=== Section Start ===
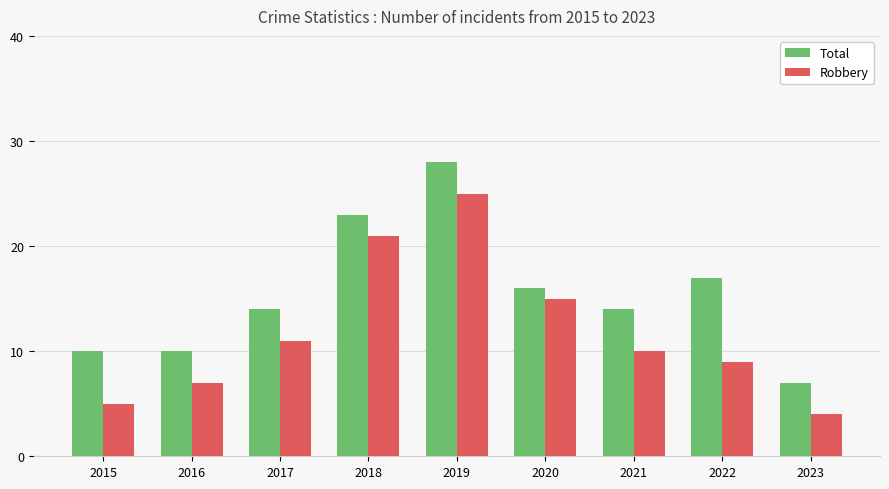

Reading left to right, list all the values displayed in this chart.

Total: 10	10	14	23	28	16	14	17	7
Robbery: 5	7	11	21	25	15	10	9	4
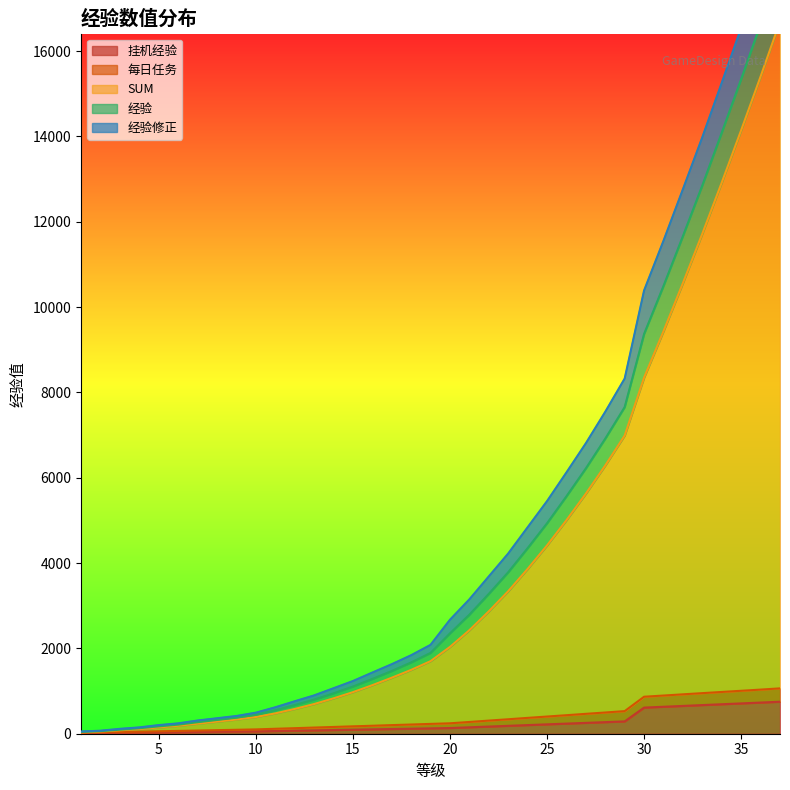

True or false: SUM has more than 0 points higher than both neighbors.

False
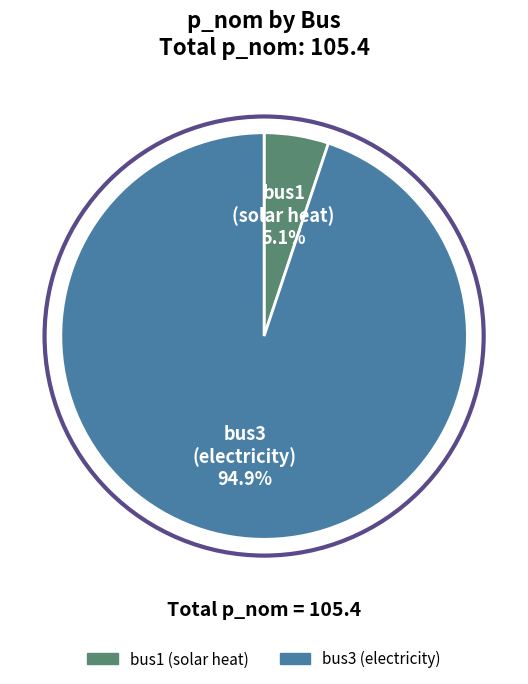

To the nearest percent, what is the combined percentage of bus1 and bus3?

100%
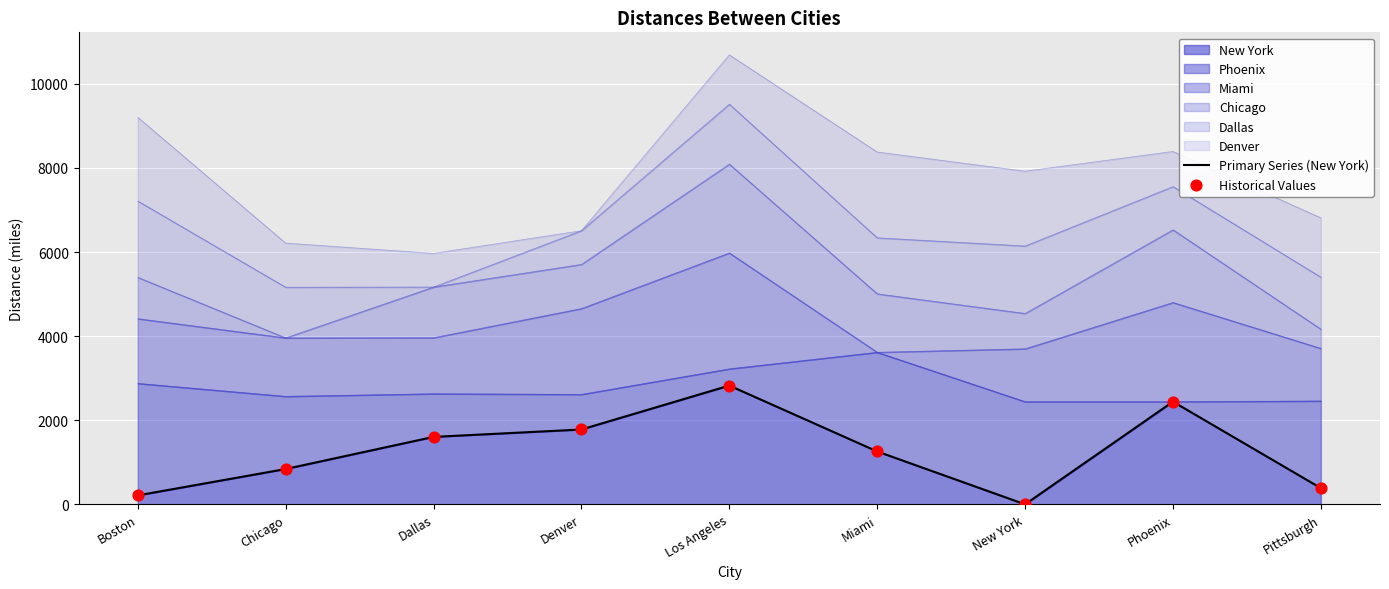

At how many categories does at least one series exceed 2470?

1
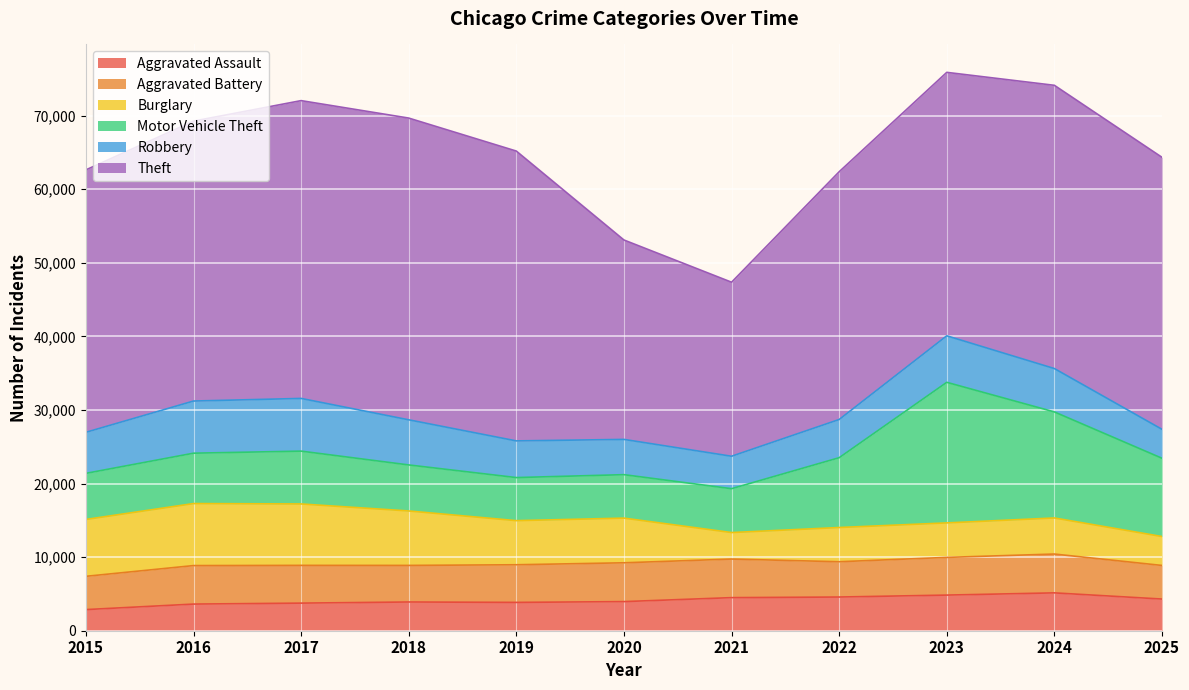

True or false: Motor Vehicle Theft has a value of 6844 at 2016.

True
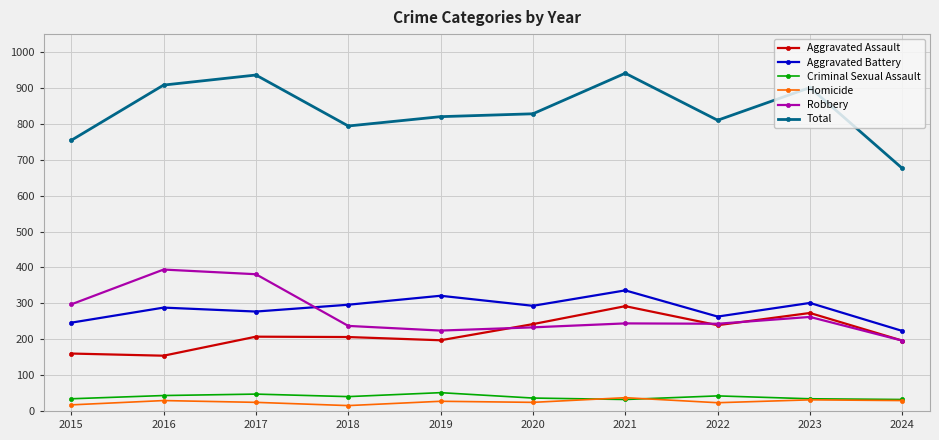

How many lines are shown in the chart?

6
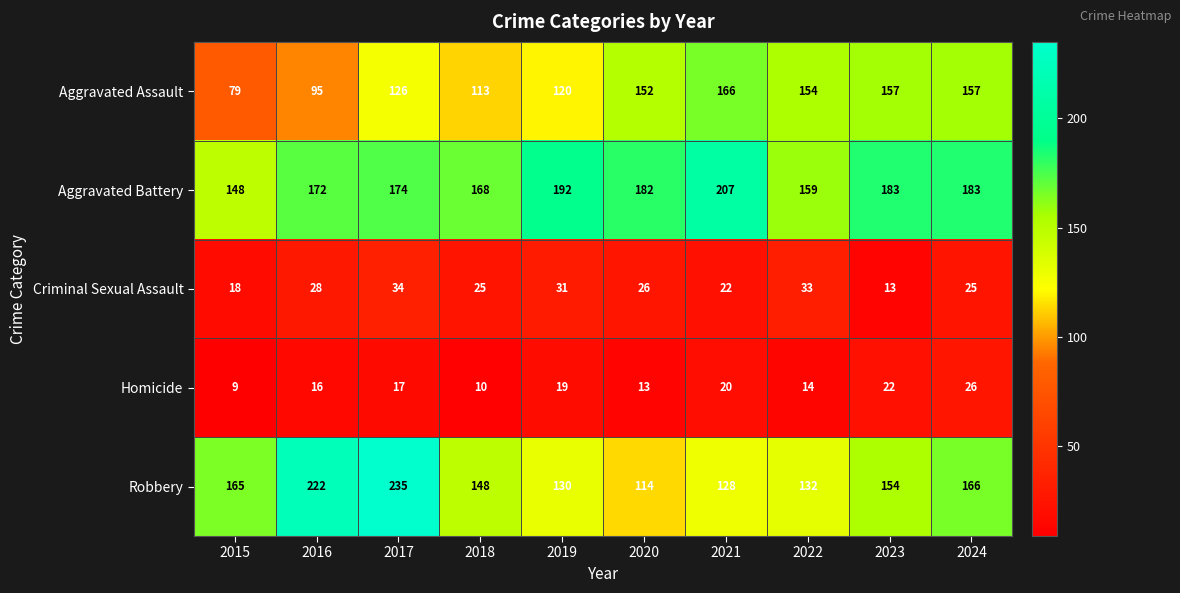

What is the minimum value for Homicide?

9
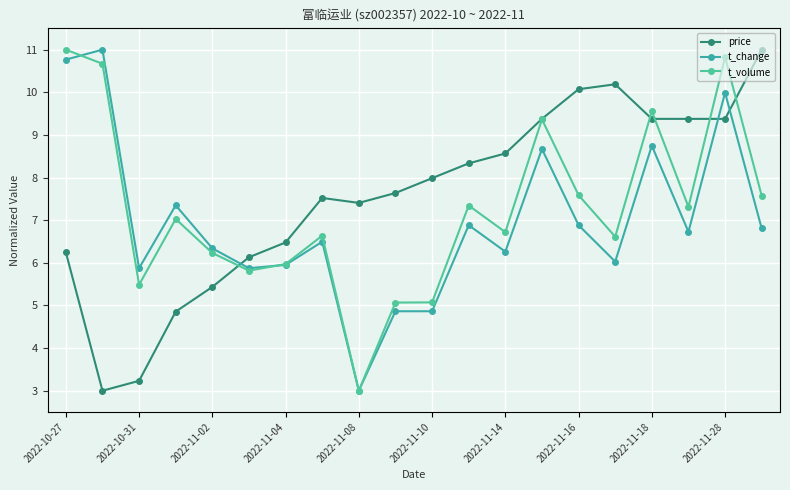

Which series has the largest range (max minus min)?

price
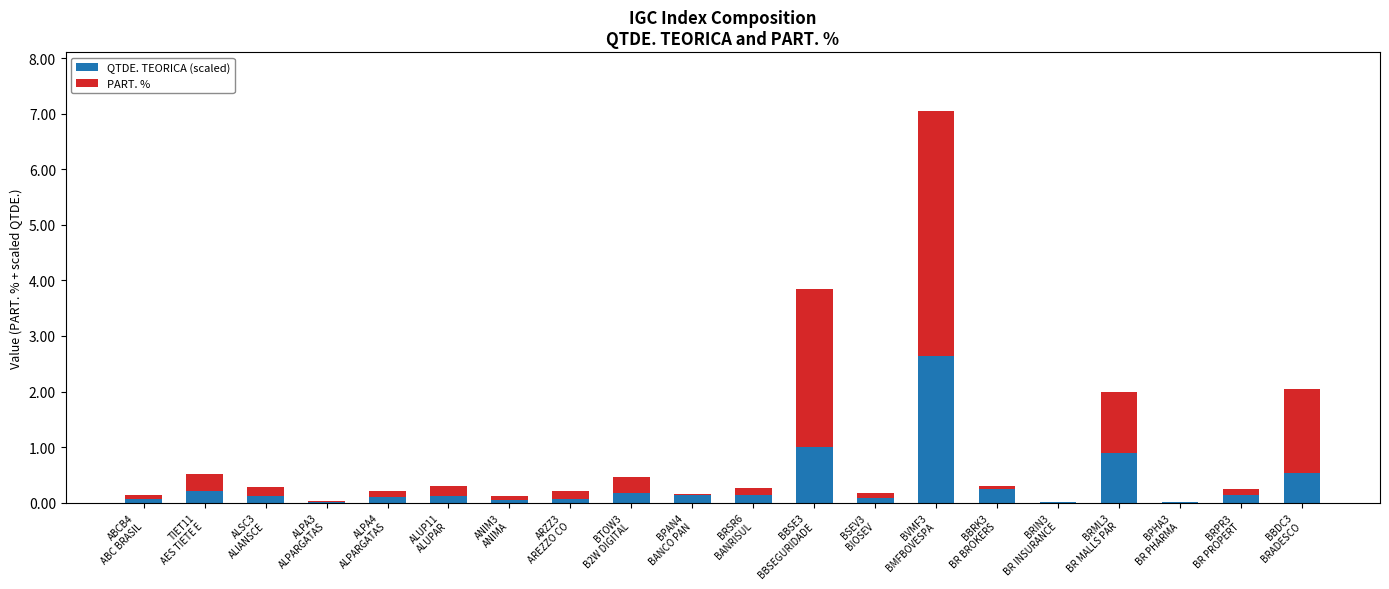

What is the maximum value for QTDE. TEORICA (scaled)?

2.6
=== Section End ===
Work item — Copy out the stretch of the records from the line containing "Which series has" through the end of the records, unchanged, leaving out the pictures.

Answer space —
Which series has the largest range (max minus min)?

price

What is the maximum value for QTDE. TEORICA (scaled)?

2.6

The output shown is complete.